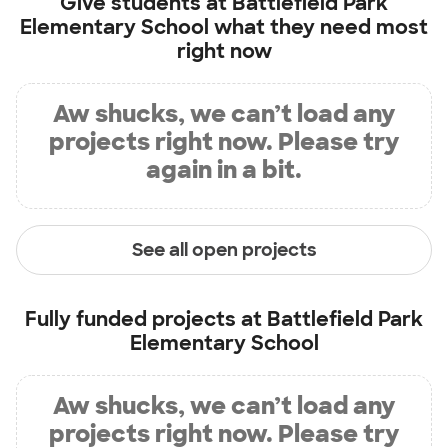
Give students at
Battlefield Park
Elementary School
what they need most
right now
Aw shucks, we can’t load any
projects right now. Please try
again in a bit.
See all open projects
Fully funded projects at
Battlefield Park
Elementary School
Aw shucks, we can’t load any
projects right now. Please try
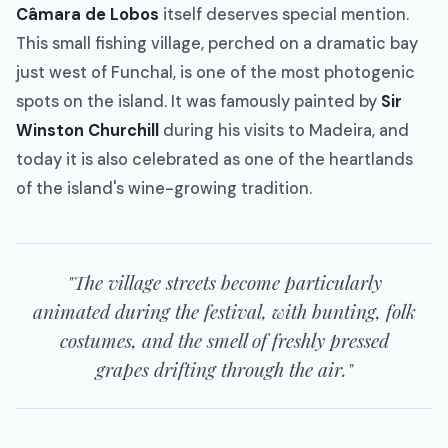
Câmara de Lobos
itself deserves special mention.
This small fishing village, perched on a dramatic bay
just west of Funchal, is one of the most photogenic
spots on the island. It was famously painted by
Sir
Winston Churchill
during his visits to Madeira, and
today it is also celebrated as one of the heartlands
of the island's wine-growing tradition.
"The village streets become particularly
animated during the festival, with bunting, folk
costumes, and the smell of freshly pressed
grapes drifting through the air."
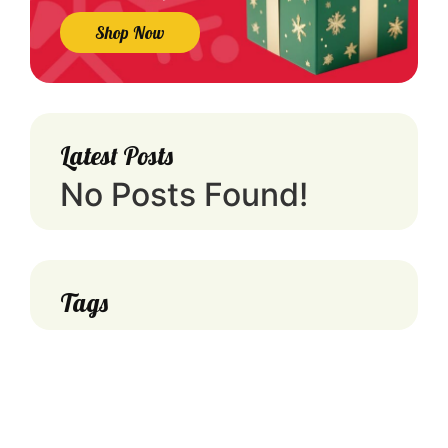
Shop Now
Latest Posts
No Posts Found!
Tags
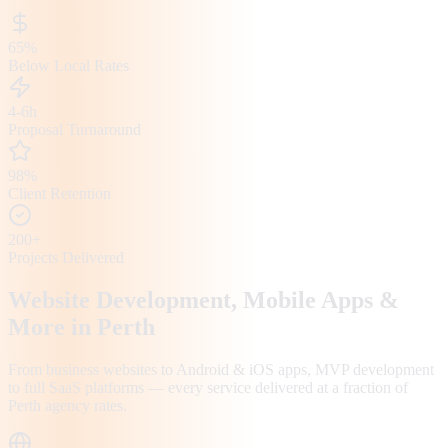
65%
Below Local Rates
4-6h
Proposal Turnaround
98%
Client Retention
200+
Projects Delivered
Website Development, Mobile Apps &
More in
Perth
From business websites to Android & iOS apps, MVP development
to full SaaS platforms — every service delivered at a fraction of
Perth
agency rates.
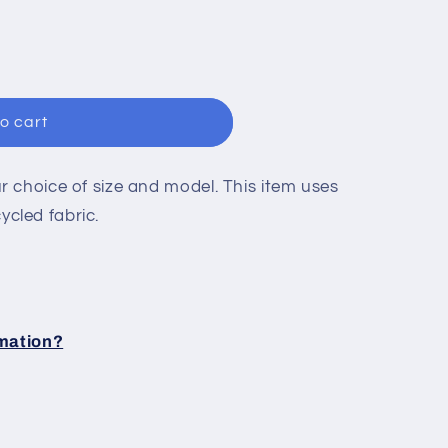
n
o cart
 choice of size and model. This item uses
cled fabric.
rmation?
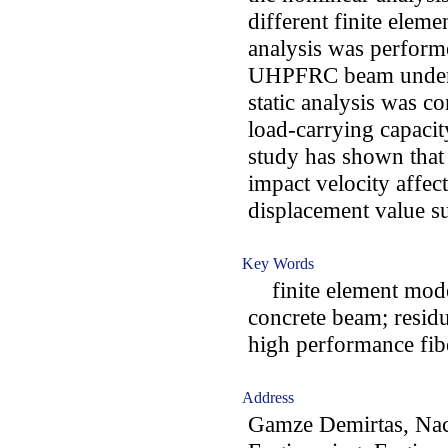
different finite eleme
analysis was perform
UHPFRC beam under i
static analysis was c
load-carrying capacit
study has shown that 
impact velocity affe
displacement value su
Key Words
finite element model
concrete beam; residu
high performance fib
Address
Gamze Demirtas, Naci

■ WORK TO BE COMPLETED
The copy you produce must hold all the records above exactly and none of their pictures.

■ ANSWER TO THIS TASK
Give students at
Battlefield Park
Elementary School
what they need most
right now
Aw shucks, we can’t load any
projects right now. Please try
again in a bit.
See all open projects
Fully funded projects at
Battlefield Park
Elementary School
Aw shucks, we can’t load any
projects right now. Please try
Câmara de Lobos
itself deserves special mention.
This small fishing village, perched on a dramatic bay
just west of Funchal, is one of the most photogenic
spots on the island. It was famously painted by
Sir
Winston Churchill
during his visits to Madeira, and
today it is also celebrated as one of the heartlands
of the island's wine-growing tradition.
"The village streets become particularly
animated during the festival, with bunting, folk
costumes, and the smell of freshly pressed
grapes drifting through the air."
Shop Now
Latest Posts
No Posts Found!
Tags
65%
Below Local Rates
4-6h
Proposal Turnaround
98%
Client Retention
200+
Projects Delivered
Website Development, Mobile Apps &
More in
Perth
From business websites to Android & iOS apps, MVP development
to full SaaS platforms — every service delivered at a fraction of
Perth
agency rates.
n
o cart
 choice of size and model. This item uses
cled fabric.
rmation?
different finite eleme
analysis was perform
UHPFRC beam under i
static analysis was c
load-carrying capacit
study has shown that 
impact velocity affe
displacement value su
Key Words
finite element model
concrete beam; residu
high performance fib
Address
Gamze Demirtas, Naci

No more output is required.